In the grander scheme, the Hawks offense depends not on a single player's shooting, but rather on team-wide ball movement. Against the Sixers, Atlanta assisted on 36 of its 49 (73.5 percent) makes—a cut above its season-long mark (65.9 percent, second-best in the league) and enough to get Horford excited afterward:
Those passing lanes will shrink and the floor will cramp if Korver can't be the threat that made him such a staple of Atlanta's offense in the first place. For now, the Hawks can get by as long as Korver keeps shooting and opponents still single him out in their scouting reports.
But Atlanta will be hard-pressed to outlast the Chicago Bulls, Miami Heat and Toronto Raptors as the Cleveland Cavaliers' top challenger in the East if Korver can't knock down shots.
And if the league as a whole catches on to Korver's slump, the Hawks could really get their wings clipped.
Bulls Extend Scoring Streak
This season's Chicago Bulls officially have more in common with Michael Jordan's historic squads than just the jerseys they wear.

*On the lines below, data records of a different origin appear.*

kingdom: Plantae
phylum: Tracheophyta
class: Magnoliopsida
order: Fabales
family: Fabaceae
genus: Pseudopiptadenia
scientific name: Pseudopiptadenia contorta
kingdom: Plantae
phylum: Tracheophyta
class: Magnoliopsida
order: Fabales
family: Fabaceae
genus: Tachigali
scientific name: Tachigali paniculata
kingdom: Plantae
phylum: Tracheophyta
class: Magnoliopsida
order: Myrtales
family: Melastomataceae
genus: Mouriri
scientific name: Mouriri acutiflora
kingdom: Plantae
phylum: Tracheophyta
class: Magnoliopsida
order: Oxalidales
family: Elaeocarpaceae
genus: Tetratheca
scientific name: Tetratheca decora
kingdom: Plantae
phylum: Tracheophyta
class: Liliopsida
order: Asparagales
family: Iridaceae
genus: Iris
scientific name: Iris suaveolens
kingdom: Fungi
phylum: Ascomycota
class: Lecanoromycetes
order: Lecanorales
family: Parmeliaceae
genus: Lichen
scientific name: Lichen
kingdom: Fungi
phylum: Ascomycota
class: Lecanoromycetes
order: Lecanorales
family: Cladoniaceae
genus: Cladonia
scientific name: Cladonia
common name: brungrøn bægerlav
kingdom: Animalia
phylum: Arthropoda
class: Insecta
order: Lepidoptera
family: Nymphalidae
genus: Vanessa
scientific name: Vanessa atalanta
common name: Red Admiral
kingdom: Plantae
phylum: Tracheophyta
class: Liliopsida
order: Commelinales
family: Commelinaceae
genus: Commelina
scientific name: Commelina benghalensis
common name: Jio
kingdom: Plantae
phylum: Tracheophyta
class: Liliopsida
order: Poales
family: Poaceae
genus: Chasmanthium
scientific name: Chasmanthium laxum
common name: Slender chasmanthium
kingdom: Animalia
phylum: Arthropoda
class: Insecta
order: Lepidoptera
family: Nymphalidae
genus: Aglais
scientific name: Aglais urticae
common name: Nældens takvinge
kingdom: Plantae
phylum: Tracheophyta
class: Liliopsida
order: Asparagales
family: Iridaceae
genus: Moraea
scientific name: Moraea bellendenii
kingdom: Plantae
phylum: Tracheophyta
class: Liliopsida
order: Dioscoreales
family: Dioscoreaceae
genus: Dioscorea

Chicago's 101-92 win over the Boston Celtics at the United Center was its ninth straight game of 100 or more points. No Bulls team had pulled that off since Jordan and company hit triple digits 11 times in a row back in December 1995.
Those Bulls went on to win an NBA-record 72 regular-season games before bringing home the franchise's fourth championship. These Bulls have a long way to go before they can so much as sniff what that all-time-great group accomplished.
But that needn't detract from the tremendous progress Fred Hoiberg's bunch is making.
Nor should it obscure the improved play of Chicago's current backcourt. Jimmy Butler kept his roll going with 14 of his game-high 19 points in the second half. Derrick Rose chipped in 18 of his own—his fifth consecutive showing in double figures and his second in as many tries since returning from knee and hamstring issues.
The longer Chicago continues to pile on points, the further the Bulls will pull away from the Eastern Conference pack and the closer they'll come to pushing the Cavs atop the standings.
Harden's Scoring Keeps Rockets in Flight
Howard notched his first DNP since Dec. 4, this one on account of lower back spasms, not because Rudy Gobert was back in action for the Utah Jazz.
Harden, though, more than made up for the absence of Houston's All-Star center during a 103-94 win over the Jazz at the Toyota Center. The bearded bucket brigand dialed up 33 points—his second straight 30-point outing at Utah's expense and his league-leading 15th overall this season.
The Rockets needed every bit of Harden's spark to score their 18th win. Utah held Houston to 39 points in the first half, with Harden chipping in 16. After the break, the Rockets broke loose to the tune of 64 points on a scorching 65.7 percent shooting.
That kind of offense, from both Harden and his teammates, should help Houston hold its own without Howard and continue climbing out of its early-season hole.
Kobe Gets Exciting Send-Off from Sacramento
Kobe Bryant has played his fair share of thrilling games at Arco Arena. His final visit to the Sacramento Kings' retiring arena was certainly one of them.
Bryant kept things lively with 18 of his 28 points, including a throwback alley-oop from Jordan Clarkson, in what was a sloppy first half on both ends for the Los Angeles Lakers, who stumbled out to a 30-10 deficit.
But the Lakers started getting stops, and D'Angelo Russell exploded on the way to a career-high 27 points before rolling his ankle. Come the stretch run of the fourth quarter, the Lakers had a lead, however briefly. There were seven lead changes in the last four minutes, all while Bryant watched from the pine.
Instead of the Mamba setting up for a picturesque final shot, it was Clarkson stumbling into a disaster: a turnover for the second-year guard, a turned ankle for DeMarcus Cousins and a 118-115 defeat for the Lakers.
Neither team can be completely happy after that result, but the game proved dramatic enough to drop the curtain on Kobe's career in California's capital.